10 Bunkers To Avoid In Golf Website Design
- Avoid design gimmicks and design overload
Avoid using lots of graphic devices in your golf website design. Certainly avoid music in the background - if it doesn't annoy the visitor in the first visit, it certainly will in the second. Never have more than one animated device on a page, as it is too distracting.
- Don't use lots of small images. Showcase the Golf Course
Small photos often won't do justice to the beauty of your golf course and should be avoided in golf website design. In order to showcase it, avail of the latest macro flash technology. Include slideshows on your website and ensure golfers immediately get to see the beauty of your course. Flash viewers are now ubiquitous with almost 90% of browsers containing the plug-in. Also, as part of the golf website design you could consider a movie brochure which is a very affordable way of bringing your course to life. Panning and zooming effects are applied to photos of your course and captions convey the key features of the course alongside media reviews. Set to music, this results in a powerful marketing tool on your website.
- Don't be in the dark
Ensure you have web-tracking software to tell you:
- How many visitors go to the site daily
- What town, region or country they are from
- How many get past the home page and what pages they tend to look at or rarely visit
This is vitally important data to help you refine your golf website and should be planned for when considering your golf website design. For example, if you discover that only 20% of visitors go beyond the homepage, that is a big issue. On the other hand, if you can see that very few users visit a key page on the site, this information provides the guidance you need to refine and optimise your site design.

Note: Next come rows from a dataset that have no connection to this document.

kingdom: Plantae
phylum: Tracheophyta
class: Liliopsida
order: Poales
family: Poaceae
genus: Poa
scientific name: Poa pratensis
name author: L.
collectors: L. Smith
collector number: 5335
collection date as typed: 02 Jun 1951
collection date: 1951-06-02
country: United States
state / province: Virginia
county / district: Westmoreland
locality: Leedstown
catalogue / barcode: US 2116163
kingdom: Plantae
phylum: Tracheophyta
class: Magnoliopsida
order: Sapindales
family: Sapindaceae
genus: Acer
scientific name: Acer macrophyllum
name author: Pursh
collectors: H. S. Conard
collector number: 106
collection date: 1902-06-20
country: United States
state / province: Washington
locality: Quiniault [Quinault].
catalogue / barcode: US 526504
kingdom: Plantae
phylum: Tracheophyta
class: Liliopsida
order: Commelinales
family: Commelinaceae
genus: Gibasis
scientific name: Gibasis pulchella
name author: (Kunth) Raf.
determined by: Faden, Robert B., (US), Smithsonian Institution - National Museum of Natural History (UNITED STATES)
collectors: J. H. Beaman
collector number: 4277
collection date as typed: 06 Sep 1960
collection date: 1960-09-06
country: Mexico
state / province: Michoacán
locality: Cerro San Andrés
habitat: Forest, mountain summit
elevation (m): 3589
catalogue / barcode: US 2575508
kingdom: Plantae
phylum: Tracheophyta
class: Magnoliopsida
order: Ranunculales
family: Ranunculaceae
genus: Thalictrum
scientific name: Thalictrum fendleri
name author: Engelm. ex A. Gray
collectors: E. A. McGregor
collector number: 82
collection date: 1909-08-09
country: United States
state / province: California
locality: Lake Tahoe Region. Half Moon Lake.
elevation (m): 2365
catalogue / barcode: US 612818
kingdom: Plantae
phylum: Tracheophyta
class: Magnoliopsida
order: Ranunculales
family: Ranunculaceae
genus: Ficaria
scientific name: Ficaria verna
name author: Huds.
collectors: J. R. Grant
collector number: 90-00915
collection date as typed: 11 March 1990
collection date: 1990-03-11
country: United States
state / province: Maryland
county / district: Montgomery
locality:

- Ensure it is Fast Loading
Around 80% of web traffic comes from search engines - a fact which isn't always considered in golf website design. That means people land on your site and expect to find what they want quickly. Ensure the homepage loads within a maximum of seven seconds. If users have to wait for your page to load, they will bounce off the site and go to the next site that appeared on the search page results.
- Don't cram everything in. Less is more
A simple and uncluttered site with a single-minded message in each page makes for the best web experience. During the process of designing your golf website avoid trying to include too much information on a page. During the golf website design process Ask yourself, "What is the one thing I want the golfer to think and do" on this page?
- Don't complicate. Ensure you have a simple navigation
Navigation should be simple and intuitive. A child should be able to immediately understand how to find information on your page. A person should never be more than three clicks from what they want.
- Ensure you regularly compare
You should always keep an eye on what other golf courses that you benchmark yourself against are doing on their websites. Bookmark them and visit once a month. Golf website design is an interactive process and you may want to incorporate their new ideas into your site in the future.
- Don't make it difficult to buy
All too often, golf website design can overlook the potential for selling items form the pro shop online. If you are selling products on your site, ensure your users are never more than two clicks away from ordering the product.
- Avoid having a separate online brand
When golfers visit your golf course and your clubhouse, what impression do they have? In a few words, can you describe the personality of your brand? Ask yourself what is the tone of voice and what kind of experience would golfers expect on your website? Ensure your web designers understand how to translate your offline brand to your website. Ask them how they will go about it. As experts, they should know.
- Avoid the biggest bunker of all…
Finally, and most importantly, always design your golf website with traffic in mind. Many golf courses make the mistake of designing their website and then start thinking about driving traffic to it. The problem is that the way you design your site can result in your site being ignored by the search engine spiders, which means you will receive very little traffic. When designing your site, ensure you avoid the following pitfalls and ask your marketing agency to confirm that they have been avoided:
Avoid flash sites: Sites are designed in HTML or flash code. Search engine spiders sent to index your site cannot read flash.
No frames: Spiders cannot read what is inside a frame, so you won't be indexed and noticed by search engines.
No dynamic pages: Some sites are developed with a database, which generates dynamic pages. You can tell if there are dynamic pages on your site if there is a question mark within the page URL. Again. Not all search engines can read dynamic pages so it is best to avoid them.
Text within graphics: To ensure different browsers read text uniformly, design agencies often put text within a graphic. It looks great. However, a spider cannot read text that is added to graphics and simply moves on.